→ **练习题目**:
请把记录中从含有“Modified Posts”的那一行开始、一直到含有“old disk, take”的那一行为止的各行逐字抄写下来，首尾两行都要包括，答案里不要写出图片。

→ **所给数据**:
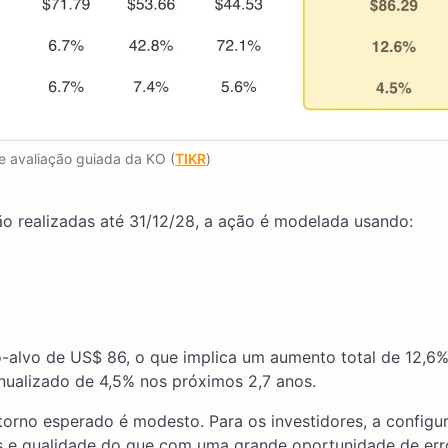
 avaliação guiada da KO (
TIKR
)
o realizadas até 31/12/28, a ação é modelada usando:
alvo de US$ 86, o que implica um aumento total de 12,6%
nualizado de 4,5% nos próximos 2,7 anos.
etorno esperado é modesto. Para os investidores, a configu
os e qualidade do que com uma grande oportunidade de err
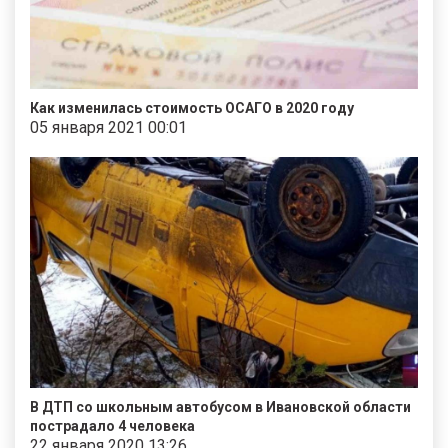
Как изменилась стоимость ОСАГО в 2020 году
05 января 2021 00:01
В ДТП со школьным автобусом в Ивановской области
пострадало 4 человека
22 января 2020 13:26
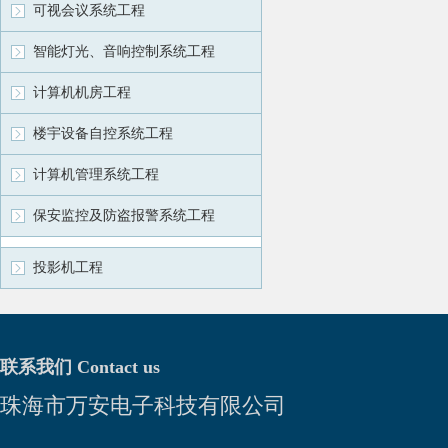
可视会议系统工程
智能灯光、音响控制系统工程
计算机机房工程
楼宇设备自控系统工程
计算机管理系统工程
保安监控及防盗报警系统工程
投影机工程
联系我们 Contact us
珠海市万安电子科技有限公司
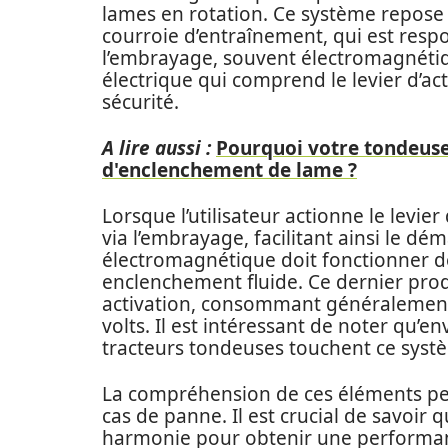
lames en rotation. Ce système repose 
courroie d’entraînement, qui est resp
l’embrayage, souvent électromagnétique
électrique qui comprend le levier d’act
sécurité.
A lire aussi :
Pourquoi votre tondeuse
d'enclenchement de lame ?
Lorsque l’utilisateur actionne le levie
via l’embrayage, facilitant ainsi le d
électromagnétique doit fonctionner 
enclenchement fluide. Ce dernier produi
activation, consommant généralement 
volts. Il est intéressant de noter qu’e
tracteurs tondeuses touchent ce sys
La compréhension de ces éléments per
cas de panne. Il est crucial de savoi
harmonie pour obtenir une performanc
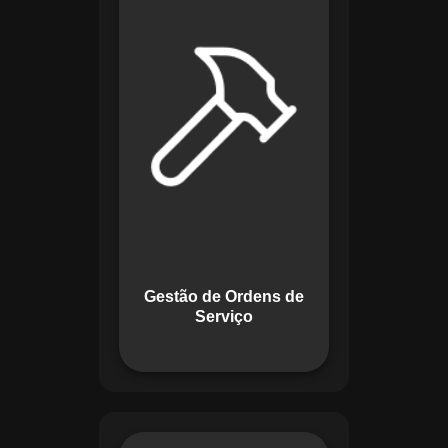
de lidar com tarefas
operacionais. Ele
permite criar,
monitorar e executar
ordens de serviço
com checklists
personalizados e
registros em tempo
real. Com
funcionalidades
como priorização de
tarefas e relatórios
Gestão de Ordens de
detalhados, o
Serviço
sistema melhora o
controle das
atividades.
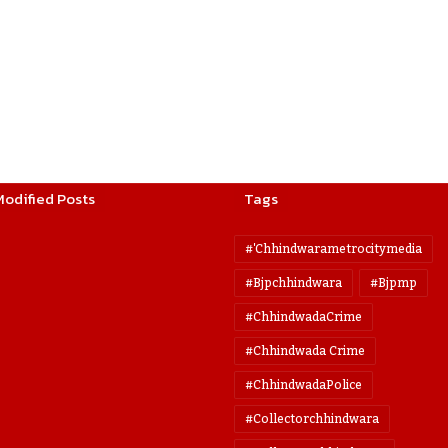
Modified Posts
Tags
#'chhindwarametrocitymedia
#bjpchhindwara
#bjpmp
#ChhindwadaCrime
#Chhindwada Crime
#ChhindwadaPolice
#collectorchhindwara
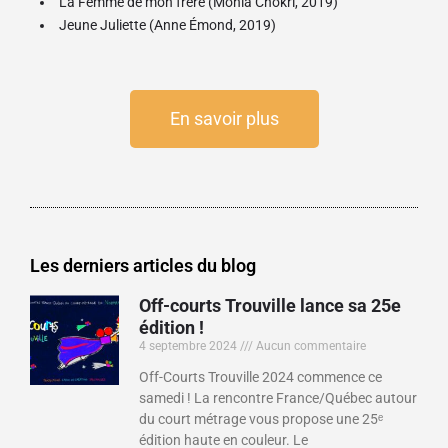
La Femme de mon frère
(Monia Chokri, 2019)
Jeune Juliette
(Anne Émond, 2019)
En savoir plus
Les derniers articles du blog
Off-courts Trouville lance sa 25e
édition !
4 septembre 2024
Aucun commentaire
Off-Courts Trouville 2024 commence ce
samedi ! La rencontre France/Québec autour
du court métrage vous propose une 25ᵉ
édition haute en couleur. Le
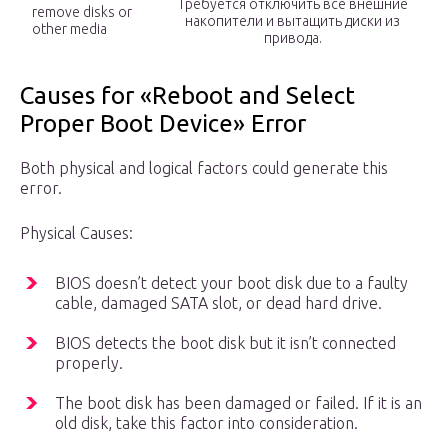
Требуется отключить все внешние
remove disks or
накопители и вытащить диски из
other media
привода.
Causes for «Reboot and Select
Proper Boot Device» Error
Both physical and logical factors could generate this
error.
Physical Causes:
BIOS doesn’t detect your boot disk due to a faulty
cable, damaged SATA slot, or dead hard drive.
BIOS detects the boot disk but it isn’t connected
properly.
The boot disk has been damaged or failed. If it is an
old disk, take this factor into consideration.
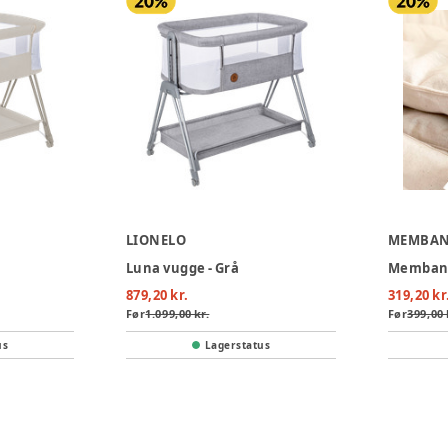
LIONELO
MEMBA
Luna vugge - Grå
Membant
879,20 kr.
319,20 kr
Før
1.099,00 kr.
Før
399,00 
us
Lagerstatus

* * *

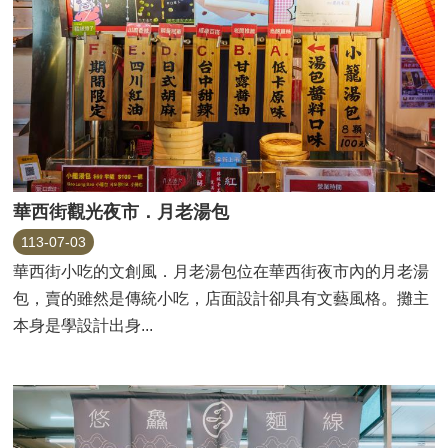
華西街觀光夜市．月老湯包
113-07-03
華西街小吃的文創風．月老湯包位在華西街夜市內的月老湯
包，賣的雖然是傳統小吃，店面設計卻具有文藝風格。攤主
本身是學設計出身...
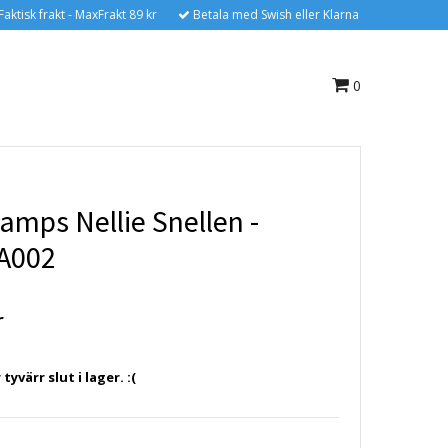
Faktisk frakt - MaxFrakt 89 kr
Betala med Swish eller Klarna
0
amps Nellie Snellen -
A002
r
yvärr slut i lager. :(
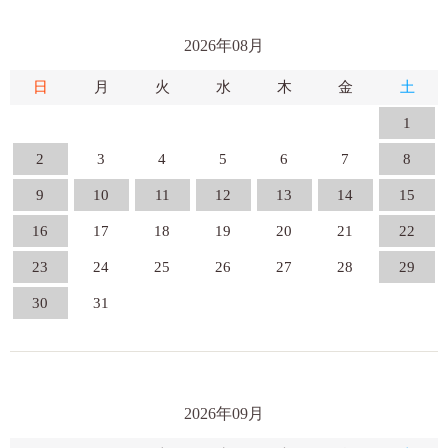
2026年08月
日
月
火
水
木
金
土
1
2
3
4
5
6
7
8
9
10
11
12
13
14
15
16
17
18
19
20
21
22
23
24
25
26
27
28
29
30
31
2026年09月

→ **本题答案**:
Modified Posts
Tags
#'chhindwarametrocitymedia
#bjpchhindwara
#bjpmp
#ChhindwadaCrime
#Chhindwada Crime
#ChhindwadaPolice
#collectorchhindwara
La Femme de mon frère
(Monia Chokri, 2019)
Jeune Juliette
(Anne Émond, 2019)
En savoir plus
Les derniers articles du blog
Off-courts Trouville lance sa 25e
édition !
4 septembre 2024
Aucun commentaire
Off-Courts Trouville 2024 commence ce
samedi ! La rencontre France/Québec autour
du court métrage vous propose une 25ᵉ
édition haute en couleur. Le
Требуется отключить все внешние
remove disks or
накопители и вытащить диски из
other media
привода.
Causes for «Reboot and Select
Proper Boot Device» Error
Both physical and logical factors could generate this
error.
Physical Causes:
BIOS doesn’t detect your boot disk due to a faulty
cable, damaged SATA slot, or dead hard drive.
BIOS detects the boot disk but it isn’t connected
properly.
The boot disk has been damaged or failed. If it is an
old disk, take this factor into consideration.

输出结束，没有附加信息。